The senate has voted to table amendments that would have pushed the vote on the Confederate flag issue to a statewide referendum (36-3), allow the flag to flown on Statehouse grounds on Confederate Memorial Day (22-17) or replace the current flag with the First National Flag of the Confederate States of America (34-6). Now, various senators are taking turns speaking about the issue. No one has yet made a motion to vote on the bill that would remove the Confederate battle from the Statehouse grounds.

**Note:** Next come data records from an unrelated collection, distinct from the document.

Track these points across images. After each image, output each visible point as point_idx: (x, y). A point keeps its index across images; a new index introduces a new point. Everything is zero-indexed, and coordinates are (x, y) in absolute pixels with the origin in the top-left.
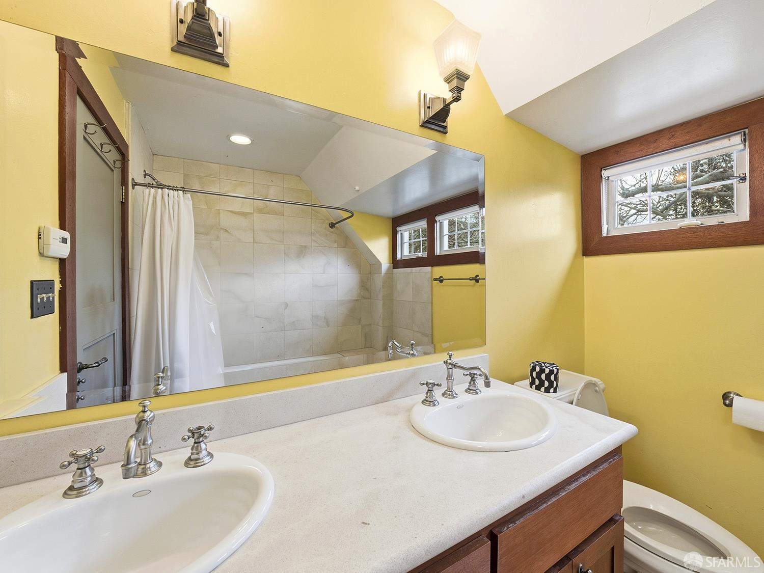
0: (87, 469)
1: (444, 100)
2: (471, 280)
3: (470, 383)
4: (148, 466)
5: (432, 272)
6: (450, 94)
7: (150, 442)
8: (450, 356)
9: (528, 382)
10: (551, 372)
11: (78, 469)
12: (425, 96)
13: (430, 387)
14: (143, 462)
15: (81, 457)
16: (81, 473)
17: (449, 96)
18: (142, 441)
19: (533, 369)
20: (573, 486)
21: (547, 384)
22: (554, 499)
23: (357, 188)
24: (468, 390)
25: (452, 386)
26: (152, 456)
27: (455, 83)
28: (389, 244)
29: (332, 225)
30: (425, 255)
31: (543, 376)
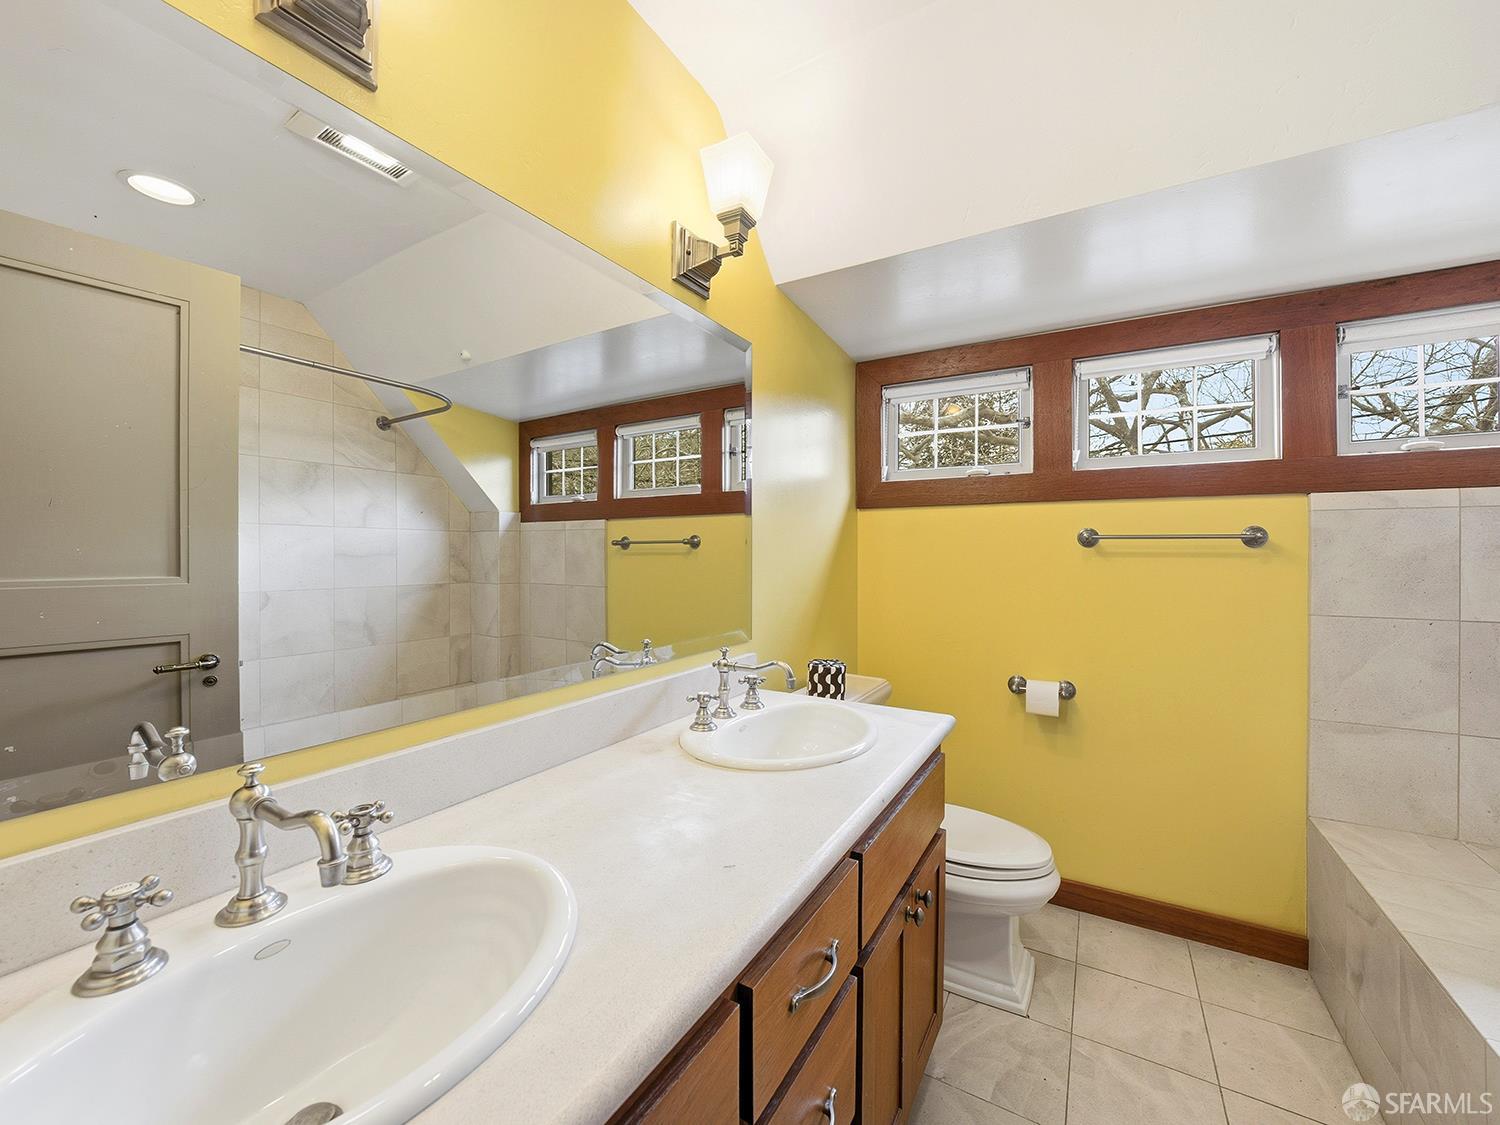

They could have punted this question to the public but virtually no one in the chamber except the flag’s few supporters, apparently, wanted to go that route. You can guess why: That vote might not have gone the way Nikki Haley and various other state Republican leaders like Tim Scott and Lindsey Graham would prefer. Last year, a poll taken of South Carolinians found that 61 percent wanted the flag to stay on the statehouse grounds. Maybe the Charleston horror has pushed that below 50 percent (nationally, although most Americans still see the flag as a symbol of southern pride, 55 percent now oppose displaying it on government property), but the South Carolina GOP would be taking a risk in finding out via a high-profile referendum. Having rejected the flag as inherently hurtful to black citizens, whatever someone’s intent may be in flying it, how would they spin a referendum if heavily Republican South Carolina voted to keep it as is? Given the extent of the backlash to stupidities like taking “The Dukes of Hazzard,” there’s a fair chance the vote would have gone the wrong way purely out of defiance. No wonder the amendment was shot down.